▶ **READING TEXT**:
━━━━━━━━━━━━━━━━

Travel Guide South America Peru Huaraz



Huaraz is a city in Peru. It is the capital of the Ancash Region (State of Ancash) and the seat of government of Huaraz Province. The city is located in the central part of the Callejon de Huaylas Valley and on the right side of the river Santa, at an elevation of approximately 3050 metres. The agglomeration has an extension of 8 km2 and a population of 120,000 inhabitants, making it the second largest city in the central Peruvian Andes after the city of Huancayo, and the 22nd largest city in Peru. Huaraz is the headquarters of the province's Roman Catholic Bishop and the site of his official cathedral.



Sights and Activities

Huaraz is the main place of winter sports and adventure. Many visitors from around the world arrived to the city for practicing sports as climbing, hiking, mountain biking, snowboarding and also to visit the glaciers and mountains of the Cordillera Blanca, mainly the Huascarán snow peak, that is considered the highest mountain in tropics, all of them located in Huascarán National Park that is a nature world heritage site by UNESCO.

Huascarán National Park

Peru offers one of the most scenic mountain ranges in the continent and Huascarán National Park in the Cordillera Blanca is probably the most spectactular. Mountains to be climbed include Mount Huascaran (6,768 metres above sea level) and it is best to base yourself in the town of Huaraz first. The Huascaran National Park is on the Unesco World Heritage List.




Huaraz has a warm moderated weather of tropical mountain, It is sunny and dry during the morning and cold past the evening, with temperatures between 11-17 °C and maximum temperatures that could overpass 21 °C. Rains can be more than 500 mm but less than 1000 mm.during Raining season between December until march. The dry season is also known as "Andean summer".



Getting There

By Car

Huaraz is connected to the Pacific coast by three highways. One goes generally westward, another goes south then west, and the other goes north then west. All three roads go from the Andes down into the desert coastal region.

The westward route rises into the Cordillera Negra, crests at about 4000 metres, then winds downward in altitude to the coastal city of Casma on the Pan American Highway. (Casma is the largest population center between the cities of Lima and Chimbote.)

━━━━━━━━━━━━━━━━

▶ **EXPLORE THE MATERIAL**:
a - Update the Huaraz travel guide passage starting at "The westward route" and ending at "Lima and Chimbote.)", with "westward route" changed to "western route".
b - Using the Huaraz travel guide, state whether each statement agrees with it, answering yes or no and quoting the deciding words: (i) Huaraz lies at an elevation of about 3050 metres. (ii) Huaraz is the largest city in the central Peruvian Andes. (iii) Huaraz is connected to the Pacific coast by two highways.
c - Proceed with the Huaraz travel guide from its last sentence onward.

━━━━━━━━━━━━━━━━

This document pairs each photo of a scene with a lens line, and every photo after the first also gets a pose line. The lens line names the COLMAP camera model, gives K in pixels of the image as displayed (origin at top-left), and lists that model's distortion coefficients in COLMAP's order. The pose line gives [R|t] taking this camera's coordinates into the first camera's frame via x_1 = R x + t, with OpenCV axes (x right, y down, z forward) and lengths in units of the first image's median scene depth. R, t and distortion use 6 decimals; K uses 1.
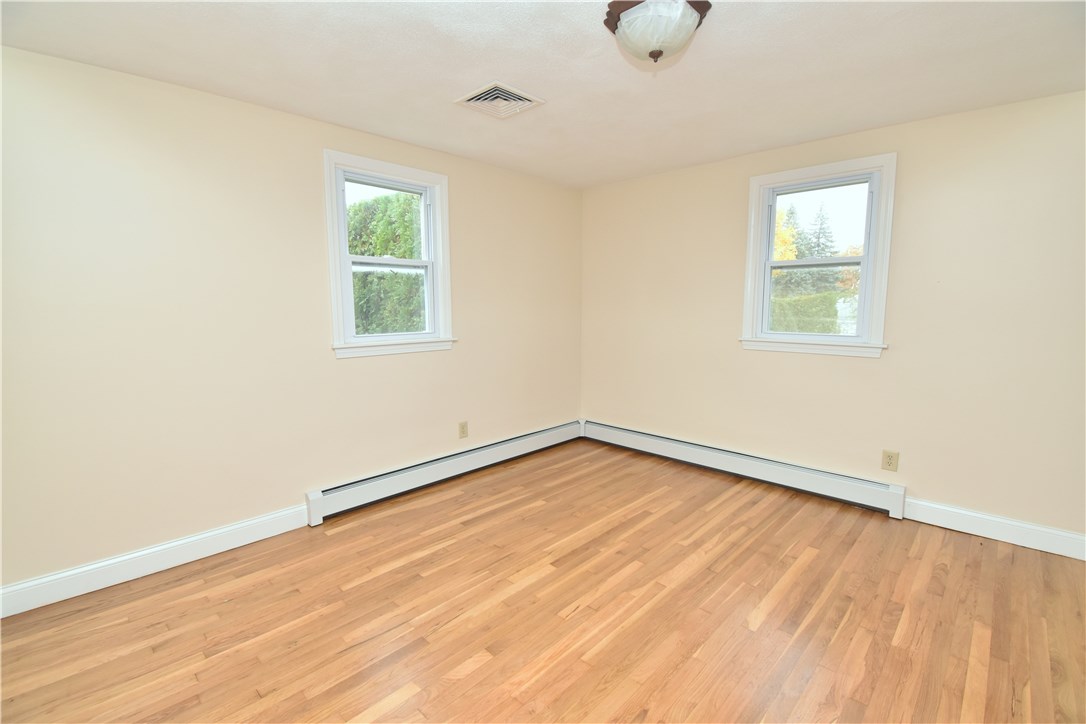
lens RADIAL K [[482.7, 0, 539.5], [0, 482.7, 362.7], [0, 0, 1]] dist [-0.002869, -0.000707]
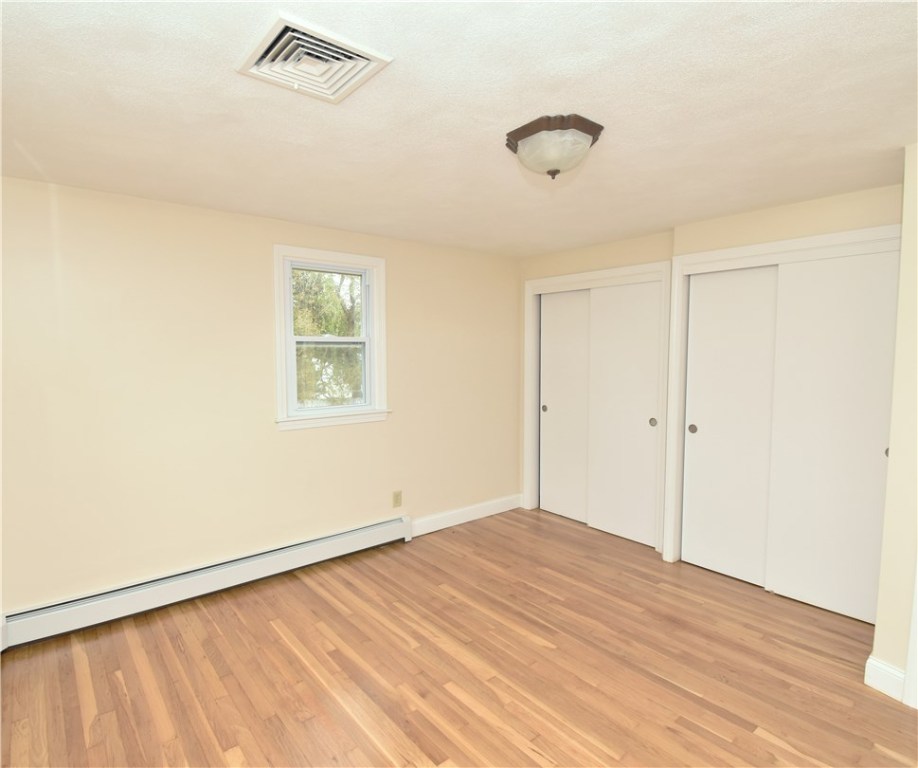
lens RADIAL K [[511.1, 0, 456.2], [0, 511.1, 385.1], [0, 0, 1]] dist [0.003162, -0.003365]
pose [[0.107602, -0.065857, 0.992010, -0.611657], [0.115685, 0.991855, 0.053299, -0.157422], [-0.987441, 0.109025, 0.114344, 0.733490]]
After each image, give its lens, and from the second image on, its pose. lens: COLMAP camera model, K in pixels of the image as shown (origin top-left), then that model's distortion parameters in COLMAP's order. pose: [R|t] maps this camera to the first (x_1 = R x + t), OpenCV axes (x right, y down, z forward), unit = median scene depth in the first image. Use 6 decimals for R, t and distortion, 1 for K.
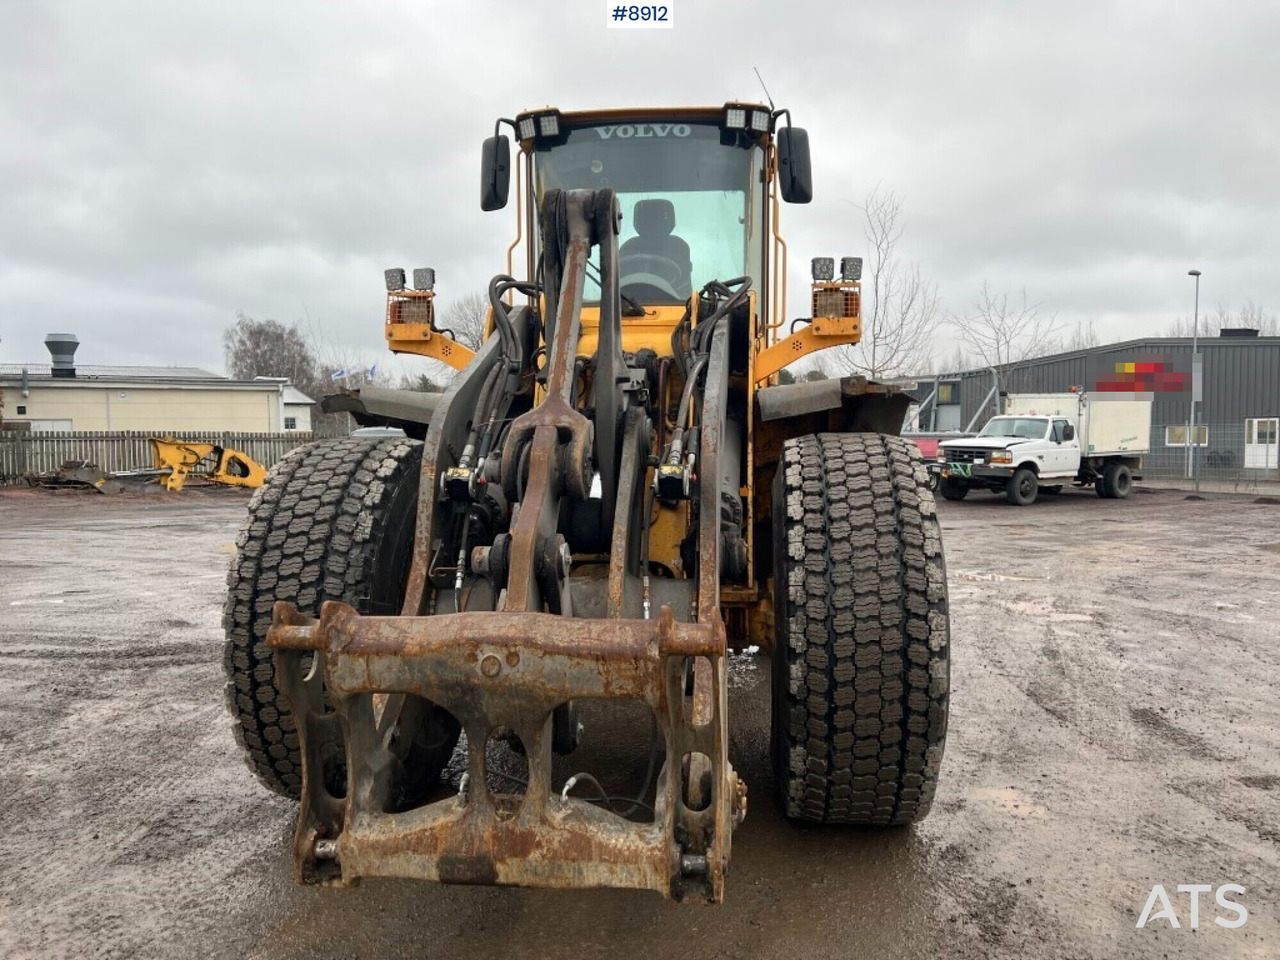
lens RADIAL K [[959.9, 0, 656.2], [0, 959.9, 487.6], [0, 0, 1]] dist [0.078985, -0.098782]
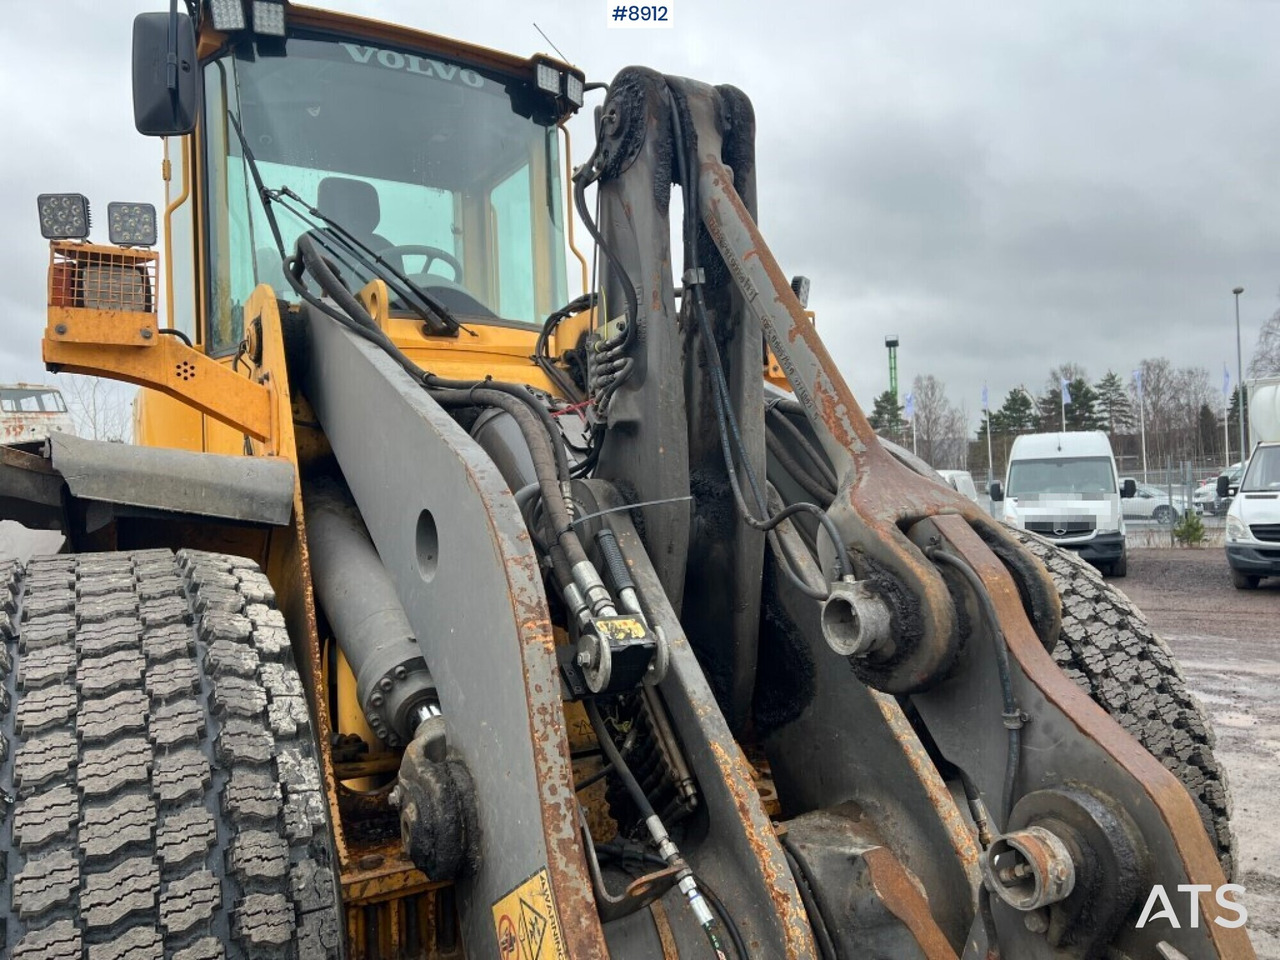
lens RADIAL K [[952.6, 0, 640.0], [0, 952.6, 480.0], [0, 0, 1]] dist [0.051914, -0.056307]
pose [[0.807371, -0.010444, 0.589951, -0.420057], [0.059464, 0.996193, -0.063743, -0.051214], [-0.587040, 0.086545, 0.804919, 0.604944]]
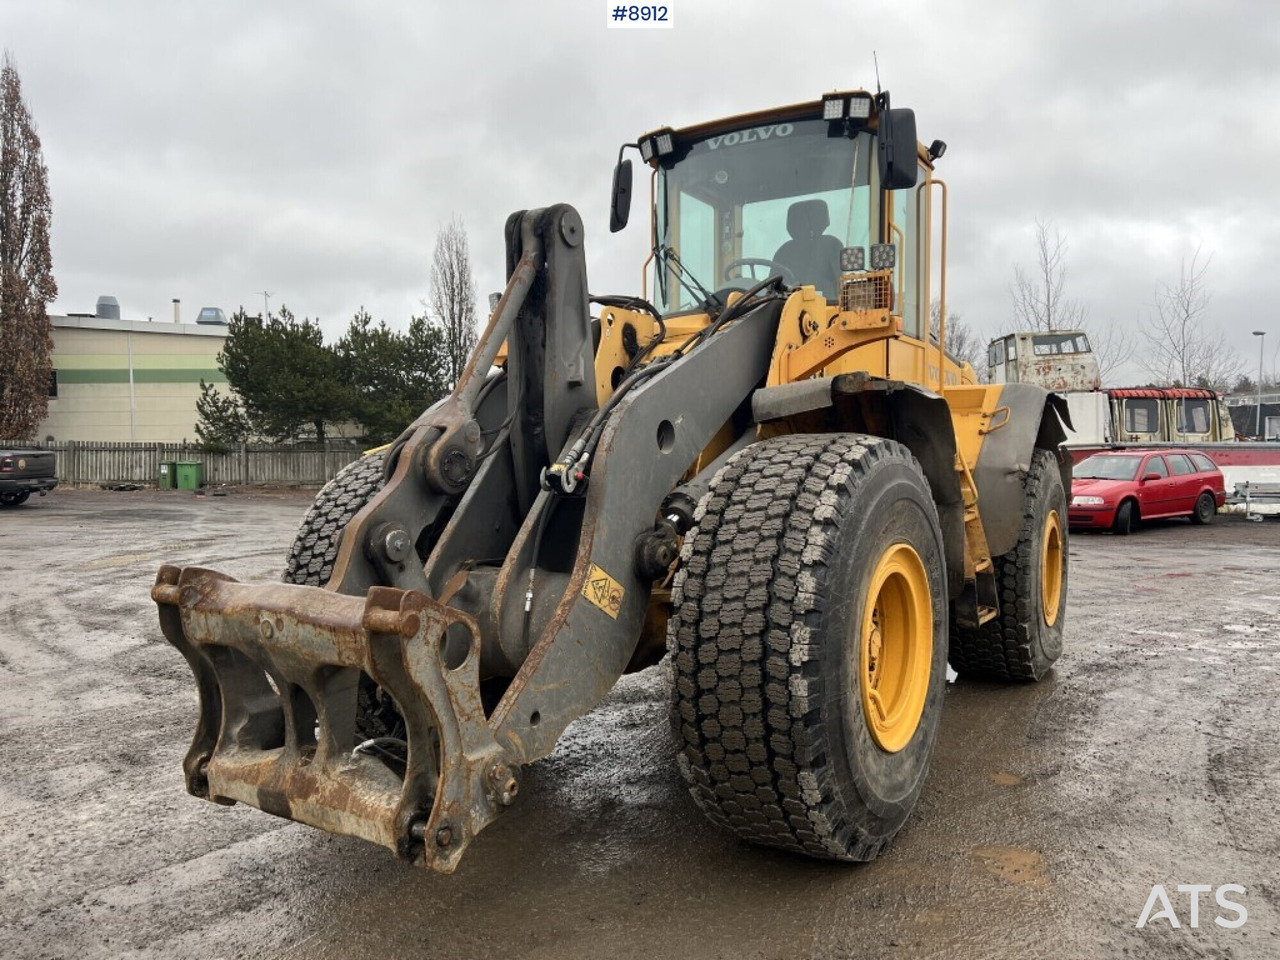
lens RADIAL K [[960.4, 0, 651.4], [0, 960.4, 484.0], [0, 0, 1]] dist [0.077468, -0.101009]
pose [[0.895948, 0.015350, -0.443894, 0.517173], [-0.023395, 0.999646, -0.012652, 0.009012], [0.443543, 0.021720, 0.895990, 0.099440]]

━━━━━━━━━━━━━━━━

▶ **OUTPUTS BY TASK**:
a -
The western route rises into the Cordillera Negra, crests at about 4000 metres, then winds downward in altitude to the coastal city of Casma on the Pan American Highway. (Casma is the largest population center between the cities of Lima and Chimbote.)

b -
(i) Yes: "at an elevation of approximately 3050 metres"
(ii) No: "the second largest city in the central Peruvian Andes after the city of Huancayo"
(iii) No: "Huaraz is connected to the Pacific coast by three highways"

c -
The southward route from Huaraz goes about 40 km toward the town of Recuay, where it turns west. It rises to about 4,300 metres where it crests the south part of the Cordillera Negra. From there the narrow winding highway in a distance of about 80 kilometres descends to the town of Huarmey (south of Casma) on the coast. Here it connects with the Pan-American Highway (187 km north of Lima).

The northward route going north from Huaraz follows the Rio Santa to the north end of the Callejón de Huaylas, where it branches into two. The minor branch goes steeply westward up to the ancient town of Huaylas and then northwestward down to the coast. The main highway goes north beside the Cañón del Pato through a dozen one-lane tunnels, precipitously descends several thousand meters by switch-backs and hairpin curves on the one-lane rocky roadway, and arrives at the town of Huallanca. Here there is a connection with the Santa Railway. The highway again splits. The most heavily traveled fork continues generally west to the coastal city of Chimbote where it connects with the Pan-American Highway. The other fork goes from Huallanca northward and upward into the northern Peruvian Andes.

Travel by vehicle via any of the three highway routes from Huaraz to the coast generally requires seven to eight hours to either Lima or Chimbote.



Getting Around

By Public Transport

Huaraz mass transit is operated by private companies authorized by city hall and the Transportation Secretary of Peru. The system includes vans and buses, that has organized routes but in an informal way. People commutes on them or in their private cars. Taxis can be taken in their signed stops, and in comparison to another Peruvian big cities is cheaper but depending of the distance the price can increase. Also there are colectivos (commuter taxis) that has routes similar to buses and can be shared with other passengers in comparison with taxis.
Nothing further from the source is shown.